Richtig ist allerdings auch: Während am Freihandel teilnehmende Länder als Ganze profitieren, gibt es innerhalb der Länder stets auch Globalisierungsverlierer. Die Mechanismen, die Handelsgewinne im Aggregat hervorrufen, sind die gleichen wie jene, die eine internationale Annäherung der Löhne induzieren. Freihandel bedeutet, dass sich Länder mit niedrigen Löhnen auf arbeitsintensiv gefertigte Produkte spezialisieren, während Hochlohnländer eher auf wissens- und kapitalintensiv produzierte Güter setzen. Dadurch wird dort einfache Arbeit zum Teil überflüssig. Und das setzt die Löhne für einfache Arbeit in den Hochlohnländern in ähnlicher Weise unter Druck, wie es bei einem gemeinsamen Arbeitsmarkt der Fall wäre.
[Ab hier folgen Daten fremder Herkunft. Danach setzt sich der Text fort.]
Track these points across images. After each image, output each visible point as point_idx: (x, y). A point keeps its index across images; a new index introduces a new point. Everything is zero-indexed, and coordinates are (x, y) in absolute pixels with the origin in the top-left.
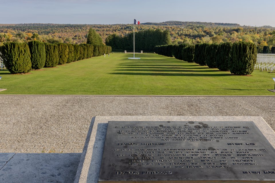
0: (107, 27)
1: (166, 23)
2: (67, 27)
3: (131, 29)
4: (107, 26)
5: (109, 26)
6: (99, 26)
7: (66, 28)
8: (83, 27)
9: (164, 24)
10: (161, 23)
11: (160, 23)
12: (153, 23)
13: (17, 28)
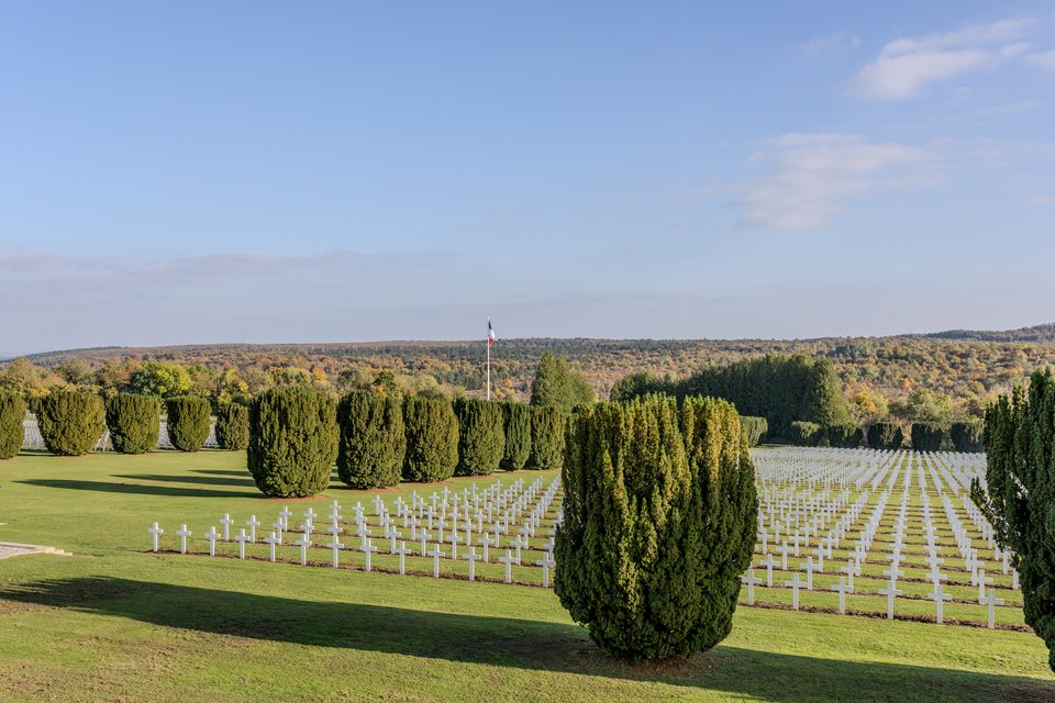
0: (776, 348)
1: (1037, 333)
2: (629, 348)
3: (853, 356)
4: (774, 345)
5: (783, 346)
6: (743, 346)
7: (622, 352)
8: (681, 351)
9: (1023, 335)
10: (1011, 332)
11: (1007, 332)
12: (978, 333)
13: (462, 352)
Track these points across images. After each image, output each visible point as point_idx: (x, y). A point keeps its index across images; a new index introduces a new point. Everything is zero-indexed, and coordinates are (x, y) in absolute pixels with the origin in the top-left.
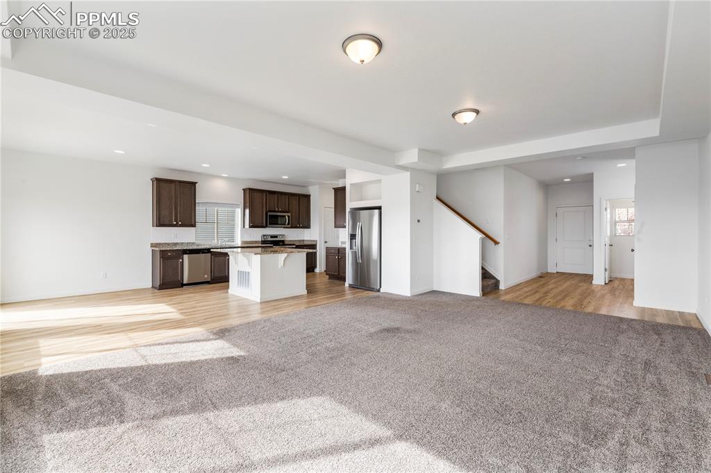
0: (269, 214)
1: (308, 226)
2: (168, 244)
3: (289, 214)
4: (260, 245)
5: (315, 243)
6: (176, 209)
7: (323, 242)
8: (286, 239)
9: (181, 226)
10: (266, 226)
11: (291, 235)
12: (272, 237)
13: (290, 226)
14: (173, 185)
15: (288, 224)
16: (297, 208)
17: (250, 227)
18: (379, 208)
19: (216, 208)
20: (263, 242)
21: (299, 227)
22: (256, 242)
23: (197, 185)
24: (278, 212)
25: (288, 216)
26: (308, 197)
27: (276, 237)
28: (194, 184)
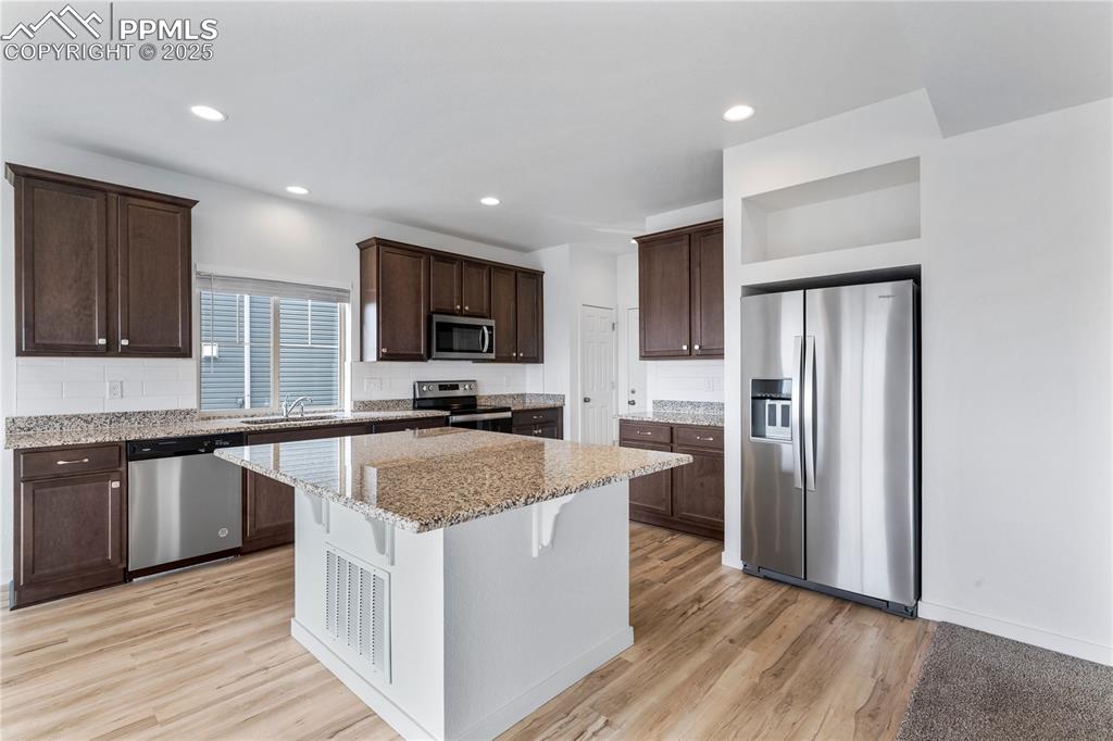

Tatsächlich sind die Löhne für einfache Industriearbeiter, die unmittelbar mit asiatischen und mexikanischen Industriearbeitern konkurrieren, in den USA über Jahrzehnte hinweg nicht mehr gestiegen. Das ist einer der Gründe dafür, dass vor einem Jahr ein Präsident gewählt wurde, der dem Freihandel den Kampf erklärt hat. Multilateralen Systemen wie der WTO kann Donald Trump nichts abgewinnen. Gleiches gilt für Abkommen, an denen sich nur wenige Länder beteiligen - wie der gescheiterte TTIP-Vertrag zwischen den USA und der Europäischen Union.
Angesichts dieser Umstände steht die WTO-Tagung in Buenos Aires unter keinem guten Stern.